▶ _GOAL OF THE EXERCISE_
When the word "гуманитарного" shows up in a line of the records below, copy that line.

▶ _PROVIDED MATERIAL_

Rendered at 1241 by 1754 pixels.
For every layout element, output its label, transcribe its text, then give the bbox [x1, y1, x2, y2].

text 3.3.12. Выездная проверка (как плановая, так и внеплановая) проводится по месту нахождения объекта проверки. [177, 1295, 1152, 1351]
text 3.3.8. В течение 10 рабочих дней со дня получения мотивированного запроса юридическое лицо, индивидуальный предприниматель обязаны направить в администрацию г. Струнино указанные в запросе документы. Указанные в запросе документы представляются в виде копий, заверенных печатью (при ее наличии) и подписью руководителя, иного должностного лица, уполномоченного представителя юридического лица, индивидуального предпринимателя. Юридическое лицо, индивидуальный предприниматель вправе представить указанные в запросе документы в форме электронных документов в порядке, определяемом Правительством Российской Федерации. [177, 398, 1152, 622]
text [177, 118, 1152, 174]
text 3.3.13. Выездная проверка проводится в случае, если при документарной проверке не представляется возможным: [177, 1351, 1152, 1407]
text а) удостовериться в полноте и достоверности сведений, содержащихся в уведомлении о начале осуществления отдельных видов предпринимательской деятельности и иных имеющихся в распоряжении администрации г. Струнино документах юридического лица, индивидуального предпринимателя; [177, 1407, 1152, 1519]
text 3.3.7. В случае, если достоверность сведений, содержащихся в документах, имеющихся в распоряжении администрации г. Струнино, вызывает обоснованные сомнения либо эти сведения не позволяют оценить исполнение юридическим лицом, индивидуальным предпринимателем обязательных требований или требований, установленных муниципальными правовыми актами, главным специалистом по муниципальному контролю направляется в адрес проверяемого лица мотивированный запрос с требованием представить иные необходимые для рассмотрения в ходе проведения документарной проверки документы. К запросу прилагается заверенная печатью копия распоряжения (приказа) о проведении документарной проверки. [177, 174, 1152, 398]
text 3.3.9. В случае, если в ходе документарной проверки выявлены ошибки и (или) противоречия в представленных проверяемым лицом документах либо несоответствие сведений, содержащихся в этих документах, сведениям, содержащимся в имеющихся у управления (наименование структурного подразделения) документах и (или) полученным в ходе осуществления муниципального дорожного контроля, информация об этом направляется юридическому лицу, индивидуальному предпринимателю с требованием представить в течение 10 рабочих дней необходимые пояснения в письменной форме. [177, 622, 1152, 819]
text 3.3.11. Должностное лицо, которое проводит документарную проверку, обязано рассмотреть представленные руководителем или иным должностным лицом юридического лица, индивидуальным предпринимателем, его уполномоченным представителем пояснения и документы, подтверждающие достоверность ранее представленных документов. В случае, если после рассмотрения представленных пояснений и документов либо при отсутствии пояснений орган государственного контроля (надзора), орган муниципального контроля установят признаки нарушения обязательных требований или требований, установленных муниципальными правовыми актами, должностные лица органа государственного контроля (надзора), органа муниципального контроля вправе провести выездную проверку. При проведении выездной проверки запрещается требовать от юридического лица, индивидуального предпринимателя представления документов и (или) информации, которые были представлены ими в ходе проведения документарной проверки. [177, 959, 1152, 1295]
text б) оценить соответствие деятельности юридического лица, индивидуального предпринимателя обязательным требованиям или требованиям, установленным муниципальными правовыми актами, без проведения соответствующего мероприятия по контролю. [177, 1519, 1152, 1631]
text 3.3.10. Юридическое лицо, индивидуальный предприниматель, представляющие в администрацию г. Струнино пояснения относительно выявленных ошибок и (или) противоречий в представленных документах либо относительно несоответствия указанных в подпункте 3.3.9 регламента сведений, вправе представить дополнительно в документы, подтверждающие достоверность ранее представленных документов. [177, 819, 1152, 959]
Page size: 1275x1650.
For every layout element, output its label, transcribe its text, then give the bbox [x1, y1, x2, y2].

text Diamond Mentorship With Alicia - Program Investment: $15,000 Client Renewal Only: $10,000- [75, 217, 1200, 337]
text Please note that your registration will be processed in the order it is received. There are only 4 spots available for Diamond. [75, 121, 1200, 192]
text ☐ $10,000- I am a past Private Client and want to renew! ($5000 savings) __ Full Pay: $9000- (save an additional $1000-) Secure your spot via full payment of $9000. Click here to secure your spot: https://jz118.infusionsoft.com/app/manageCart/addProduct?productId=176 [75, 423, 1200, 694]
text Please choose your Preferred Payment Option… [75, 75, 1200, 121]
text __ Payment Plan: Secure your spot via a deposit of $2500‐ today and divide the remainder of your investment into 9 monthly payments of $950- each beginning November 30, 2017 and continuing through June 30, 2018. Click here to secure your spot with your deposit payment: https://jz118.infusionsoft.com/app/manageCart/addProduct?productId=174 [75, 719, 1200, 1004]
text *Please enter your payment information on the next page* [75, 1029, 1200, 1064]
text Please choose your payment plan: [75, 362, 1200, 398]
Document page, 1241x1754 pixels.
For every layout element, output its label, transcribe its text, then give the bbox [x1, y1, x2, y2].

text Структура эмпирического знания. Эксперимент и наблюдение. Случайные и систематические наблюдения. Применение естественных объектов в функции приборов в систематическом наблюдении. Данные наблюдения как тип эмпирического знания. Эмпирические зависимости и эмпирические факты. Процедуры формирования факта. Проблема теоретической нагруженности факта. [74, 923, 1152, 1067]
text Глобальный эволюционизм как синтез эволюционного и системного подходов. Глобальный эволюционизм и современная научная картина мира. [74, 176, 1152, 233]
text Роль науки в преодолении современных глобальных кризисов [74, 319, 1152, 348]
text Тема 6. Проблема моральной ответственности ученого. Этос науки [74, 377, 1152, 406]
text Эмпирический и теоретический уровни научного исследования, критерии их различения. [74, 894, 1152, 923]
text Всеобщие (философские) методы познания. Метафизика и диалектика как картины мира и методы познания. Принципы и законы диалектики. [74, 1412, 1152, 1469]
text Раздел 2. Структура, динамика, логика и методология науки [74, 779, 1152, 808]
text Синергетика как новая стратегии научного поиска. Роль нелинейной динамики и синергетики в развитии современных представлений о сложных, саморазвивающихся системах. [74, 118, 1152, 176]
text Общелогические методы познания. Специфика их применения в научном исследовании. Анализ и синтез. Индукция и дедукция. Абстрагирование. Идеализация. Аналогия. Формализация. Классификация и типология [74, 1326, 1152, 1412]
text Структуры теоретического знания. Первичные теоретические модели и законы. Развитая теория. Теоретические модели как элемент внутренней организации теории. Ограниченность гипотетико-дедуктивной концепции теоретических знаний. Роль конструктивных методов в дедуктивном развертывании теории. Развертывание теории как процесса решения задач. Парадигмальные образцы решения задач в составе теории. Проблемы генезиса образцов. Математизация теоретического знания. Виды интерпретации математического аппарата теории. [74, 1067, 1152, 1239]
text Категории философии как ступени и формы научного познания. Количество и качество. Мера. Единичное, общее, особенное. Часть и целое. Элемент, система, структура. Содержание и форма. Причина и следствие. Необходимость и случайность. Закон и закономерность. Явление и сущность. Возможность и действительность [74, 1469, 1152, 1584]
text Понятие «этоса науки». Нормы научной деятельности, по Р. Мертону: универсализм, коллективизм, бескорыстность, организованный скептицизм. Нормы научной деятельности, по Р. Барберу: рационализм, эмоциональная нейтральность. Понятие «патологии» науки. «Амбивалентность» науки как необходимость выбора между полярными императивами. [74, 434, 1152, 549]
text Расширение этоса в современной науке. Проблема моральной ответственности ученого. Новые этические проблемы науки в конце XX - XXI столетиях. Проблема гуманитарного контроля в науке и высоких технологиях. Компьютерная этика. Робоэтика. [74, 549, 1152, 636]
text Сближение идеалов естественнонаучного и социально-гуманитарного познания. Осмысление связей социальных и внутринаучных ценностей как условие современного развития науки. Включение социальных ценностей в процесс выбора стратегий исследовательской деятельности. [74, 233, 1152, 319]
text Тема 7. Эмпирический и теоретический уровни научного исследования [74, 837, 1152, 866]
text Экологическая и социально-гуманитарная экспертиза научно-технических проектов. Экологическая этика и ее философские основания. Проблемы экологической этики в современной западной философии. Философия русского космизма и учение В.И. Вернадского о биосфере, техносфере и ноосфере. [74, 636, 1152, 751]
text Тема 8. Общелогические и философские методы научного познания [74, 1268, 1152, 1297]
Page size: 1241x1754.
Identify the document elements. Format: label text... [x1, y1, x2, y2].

▶ _TASK SOLUTION_
text Расширение этоса в современной науке. Проблема моральной ответственности ученого. Новые этические проблемы науки в конце XX - XXI столетиях. Проблема гуманитарного контроля в науке и высоких технологиях. Компьютерная этика. Робоэтика. [74, 549, 1152, 636]
text Сближение идеалов естественнонаучного и социально-гуманитарного познания. Осмысление связей социальных и внутринаучных ценностей как условие современного развития науки. Включение социальных ценностей в процесс выбора стратегий исследовательской деятельности. [74, 233, 1152, 319]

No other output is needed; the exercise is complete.